Records from a dataset
= = =
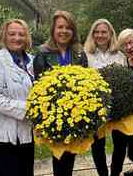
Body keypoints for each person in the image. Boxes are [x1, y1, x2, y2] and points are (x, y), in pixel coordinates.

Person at [33, 10, 87, 176]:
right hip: (53, 116)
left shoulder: (79, 52)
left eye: (68, 27)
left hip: (75, 113)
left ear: (73, 31)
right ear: (53, 30)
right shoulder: (42, 53)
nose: (64, 31)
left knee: (71, 155)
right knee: (58, 156)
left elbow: (86, 81)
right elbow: (37, 85)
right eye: (60, 27)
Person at [0, 19, 34, 176]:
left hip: (25, 133)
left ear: (27, 37)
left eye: (21, 34)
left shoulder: (31, 61)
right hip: (2, 135)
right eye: (12, 34)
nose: (17, 38)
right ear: (4, 36)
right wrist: (25, 108)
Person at [84, 19, 126, 176]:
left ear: (110, 34)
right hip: (96, 107)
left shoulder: (120, 56)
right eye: (97, 32)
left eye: (104, 32)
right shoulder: (85, 55)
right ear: (92, 34)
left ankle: (115, 172)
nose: (100, 35)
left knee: (121, 143)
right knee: (97, 145)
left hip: (119, 106)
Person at [110, 28, 133, 176]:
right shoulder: (122, 63)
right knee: (119, 147)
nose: (129, 47)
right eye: (125, 44)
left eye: (132, 42)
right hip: (123, 115)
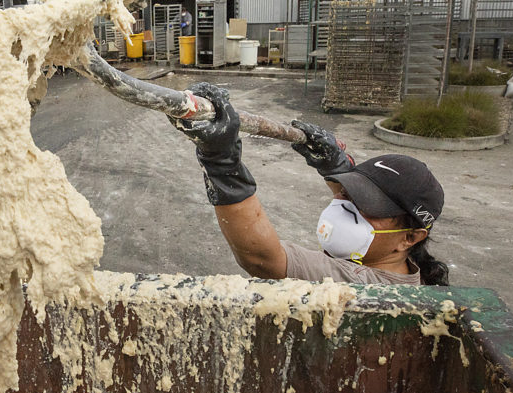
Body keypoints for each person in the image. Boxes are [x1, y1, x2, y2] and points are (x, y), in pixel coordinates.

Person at [171, 83, 448, 286]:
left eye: (367, 205)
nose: (345, 207)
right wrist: (335, 166)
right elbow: (352, 195)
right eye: (349, 193)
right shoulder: (402, 265)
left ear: (410, 237)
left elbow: (261, 258)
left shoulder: (366, 285)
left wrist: (221, 163)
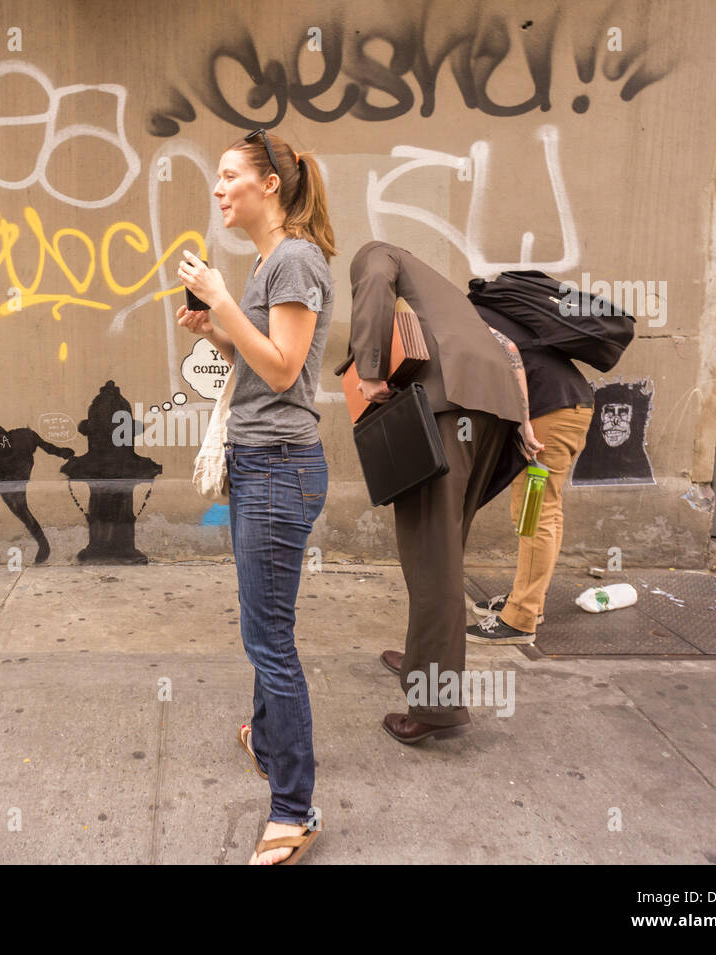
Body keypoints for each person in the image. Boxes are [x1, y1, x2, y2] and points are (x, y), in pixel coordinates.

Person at [177, 129, 335, 865]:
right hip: (258, 461)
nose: (219, 188)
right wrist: (215, 329)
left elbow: (283, 370)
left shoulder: (296, 257)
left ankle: (294, 808)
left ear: (271, 184)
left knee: (272, 641)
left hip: (279, 466)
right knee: (260, 627)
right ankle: (268, 738)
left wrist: (218, 297)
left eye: (230, 174)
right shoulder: (271, 260)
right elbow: (255, 360)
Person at [338, 242, 543, 744]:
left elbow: (372, 284)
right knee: (441, 550)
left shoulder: (377, 253)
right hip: (490, 411)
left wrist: (367, 370)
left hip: (445, 408)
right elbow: (508, 349)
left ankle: (435, 704)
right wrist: (524, 420)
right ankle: (420, 659)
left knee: (432, 558)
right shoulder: (447, 295)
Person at [466, 302, 594, 645]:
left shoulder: (467, 316)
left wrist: (523, 424)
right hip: (567, 405)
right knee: (541, 511)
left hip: (550, 415)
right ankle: (528, 603)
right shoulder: (489, 312)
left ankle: (521, 618)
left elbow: (509, 352)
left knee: (535, 513)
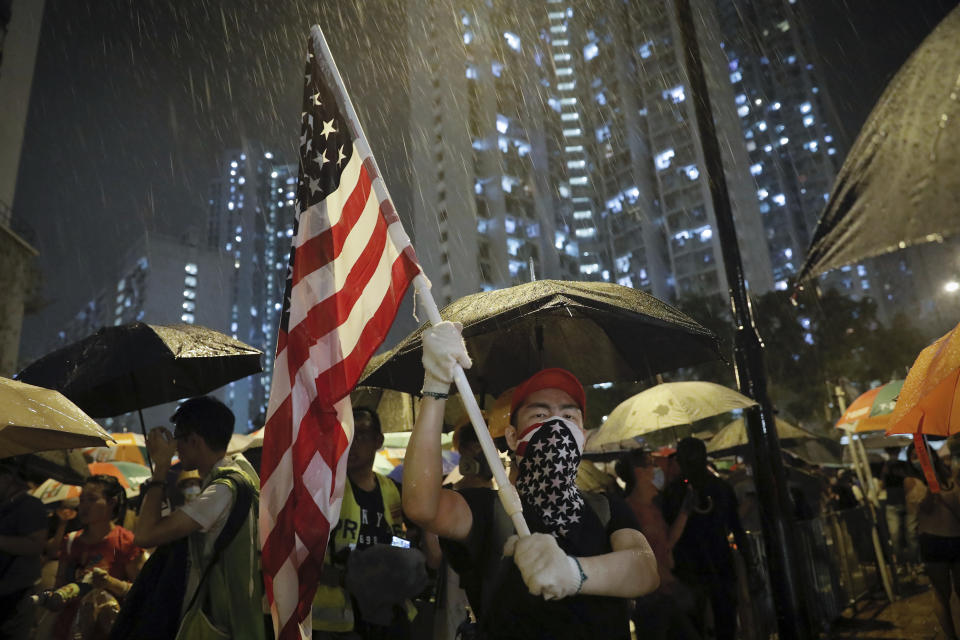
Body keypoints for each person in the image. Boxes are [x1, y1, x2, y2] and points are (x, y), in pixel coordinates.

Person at [403, 322, 659, 640]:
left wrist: (573, 573)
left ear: (582, 436)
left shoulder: (606, 509)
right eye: (539, 415)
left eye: (568, 417)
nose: (555, 426)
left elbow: (645, 570)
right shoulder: (489, 510)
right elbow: (421, 505)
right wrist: (436, 386)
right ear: (512, 437)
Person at [135, 396, 265, 640]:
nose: (175, 448)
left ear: (194, 440)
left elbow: (144, 536)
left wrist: (161, 468)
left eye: (177, 440)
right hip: (238, 617)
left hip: (221, 624)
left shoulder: (222, 491)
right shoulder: (240, 473)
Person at [661, 437, 750, 640]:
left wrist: (750, 567)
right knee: (703, 625)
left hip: (710, 566)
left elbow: (736, 527)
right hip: (693, 569)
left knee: (719, 623)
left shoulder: (717, 489)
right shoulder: (676, 492)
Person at [48, 474, 146, 640]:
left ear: (112, 502)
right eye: (82, 499)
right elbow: (60, 585)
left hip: (105, 630)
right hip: (66, 630)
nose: (84, 506)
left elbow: (142, 591)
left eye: (92, 499)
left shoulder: (125, 542)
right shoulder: (71, 540)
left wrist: (111, 583)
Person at [615, 449, 699, 640]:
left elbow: (667, 543)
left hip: (665, 594)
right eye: (650, 464)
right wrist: (670, 581)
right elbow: (641, 557)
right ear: (638, 472)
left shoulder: (653, 506)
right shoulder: (629, 512)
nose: (656, 468)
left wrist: (685, 510)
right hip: (650, 599)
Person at [905, 445, 960, 639]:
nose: (918, 459)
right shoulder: (911, 481)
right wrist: (930, 487)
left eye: (921, 454)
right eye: (914, 456)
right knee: (942, 593)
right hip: (933, 541)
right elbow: (925, 509)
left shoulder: (949, 475)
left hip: (956, 537)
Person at [0, 459, 47, 640]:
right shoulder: (5, 504)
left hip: (16, 594)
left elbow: (35, 545)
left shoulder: (30, 505)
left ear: (7, 477)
= = =
- [Task item]
Reproduce each entry exactly as written, but leave out the images.

- [Answer area]
Body keypoints for each person in the image. Boxes are [x1, y1, x2, y2] and points are (x, y), in pixel coordinates.

Person at [33, 10, 87, 176]:
right hip: (53, 116)
left shoulder: (79, 52)
left eye: (68, 27)
left hip: (75, 113)
left ear: (73, 31)
right ear: (53, 30)
right shoulder: (42, 53)
nose: (64, 31)
left knee: (71, 155)
right knee: (58, 156)
left elbow: (86, 81)
right elbow: (37, 85)
right eye: (60, 27)
Person at [0, 19, 34, 176]:
left hip: (25, 133)
left ear: (27, 37)
left eye: (21, 34)
left shoulder: (31, 61)
right hip: (2, 135)
right eye: (12, 34)
nose: (17, 38)
right ear: (4, 36)
right wrist: (25, 108)
Person at [84, 19, 126, 176]:
left ear: (110, 34)
right hip: (96, 107)
left shoulder: (120, 56)
right eye: (97, 32)
left eye: (104, 32)
right shoulder: (85, 55)
right ear: (92, 34)
left ankle: (115, 172)
nose: (100, 35)
left knee: (121, 143)
right knee: (97, 145)
left hip: (119, 106)
Person at [110, 28, 133, 176]:
right shoulder: (122, 63)
right knee: (119, 147)
nose: (129, 47)
right eye: (125, 44)
left eye: (132, 42)
right hip: (123, 115)
Body keypoints for each person in the image. Boxes are [x1, y1, x2, y2] and points are (x, y), in pixel coordinates.

Person at [171, 83, 448, 286]:
left eye: (367, 205)
nose: (345, 207)
right wrist: (335, 166)
right elbow: (352, 195)
right eye: (349, 193)
right shoulder: (402, 265)
left ear: (410, 237)
left elbow: (261, 258)
left shoulder: (366, 285)
left wrist: (221, 163)
Body keypoints for each person in the image. Boxes are [x1, y1, x2, y2] and points are (x, y), in pixel coordinates.

Person at [177, 129, 335, 865]:
right hip: (258, 461)
nose: (219, 188)
right wrist: (215, 329)
left elbow: (283, 370)
left shoulder: (296, 257)
left ankle: (294, 808)
left ear: (271, 184)
left knee: (272, 641)
left hip: (279, 466)
right knee: (260, 627)
right ankle: (268, 738)
left wrist: (218, 297)
left eye: (230, 174)
right shoulder: (271, 260)
right elbow: (255, 360)
Person at [338, 242, 543, 744]:
left elbow: (372, 284)
right knee: (441, 550)
left shoulder: (377, 253)
right hip: (490, 411)
left wrist: (367, 370)
left hip: (445, 408)
right elbow: (508, 349)
left ankle: (435, 704)
right wrist: (524, 420)
right ankle: (420, 659)
left knee: (432, 558)
right shoulder: (447, 295)
Person at [466, 302, 594, 645]:
left shoulder: (467, 316)
left wrist: (523, 424)
right hip: (567, 405)
right knee: (541, 511)
left hip: (550, 415)
right ankle: (528, 603)
right shoulder: (489, 312)
left ankle: (521, 618)
left elbow: (509, 352)
left knee: (535, 513)
Body keypoints for each person in the image. Boxes are [x1, y1, x2, y2] and points are (x, y), in pixel coordinates.

Person at [403, 322, 659, 640]:
left wrist: (573, 573)
left ear: (582, 436)
left shoulder: (606, 509)
right eye: (539, 415)
left eye: (568, 417)
nose: (555, 426)
left elbow: (645, 570)
right shoulder: (489, 510)
right elbow: (421, 505)
right wrist: (436, 386)
right ear: (512, 437)
Person at [135, 396, 265, 640]:
nose: (175, 448)
left ear: (194, 440)
left elbow: (144, 536)
left wrist: (161, 468)
left eye: (177, 440)
right hip: (238, 617)
left hip: (221, 624)
left shoulder: (222, 491)
right shoulder: (240, 473)
Person at [661, 437, 750, 640]:
left wrist: (750, 567)
right knee: (703, 625)
left hip: (710, 566)
left elbow: (736, 527)
right hip: (693, 569)
left knee: (719, 623)
left shoulder: (717, 489)
right shoulder: (676, 492)
Person at [48, 474, 146, 640]:
left ear: (112, 502)
right eye: (82, 499)
right elbow: (60, 585)
left hip: (105, 630)
right hip: (66, 630)
nose: (84, 506)
left elbow: (142, 591)
left eye: (92, 499)
left shoulder: (125, 542)
right shoulder: (71, 540)
left wrist: (111, 583)
Person at [615, 449, 699, 640]:
left elbow: (667, 543)
left hip: (665, 594)
right eye: (650, 464)
right wrist: (670, 581)
right elbow: (641, 557)
right ear: (638, 472)
left shoulder: (653, 506)
right shoulder: (629, 512)
nose: (656, 468)
left wrist: (685, 510)
right hip: (650, 599)
Person at [905, 445, 960, 639]:
nose: (918, 459)
right shoulder: (911, 481)
right wrist: (930, 487)
left eye: (921, 454)
right eye: (914, 456)
right knee: (942, 593)
right hip: (933, 541)
right elbow: (925, 509)
left shoulder: (949, 475)
left hip: (956, 537)
Person at [0, 459, 47, 640]:
right shoulder: (5, 504)
left hip: (16, 594)
left elbow: (35, 545)
left shoulder: (30, 505)
left ear: (7, 477)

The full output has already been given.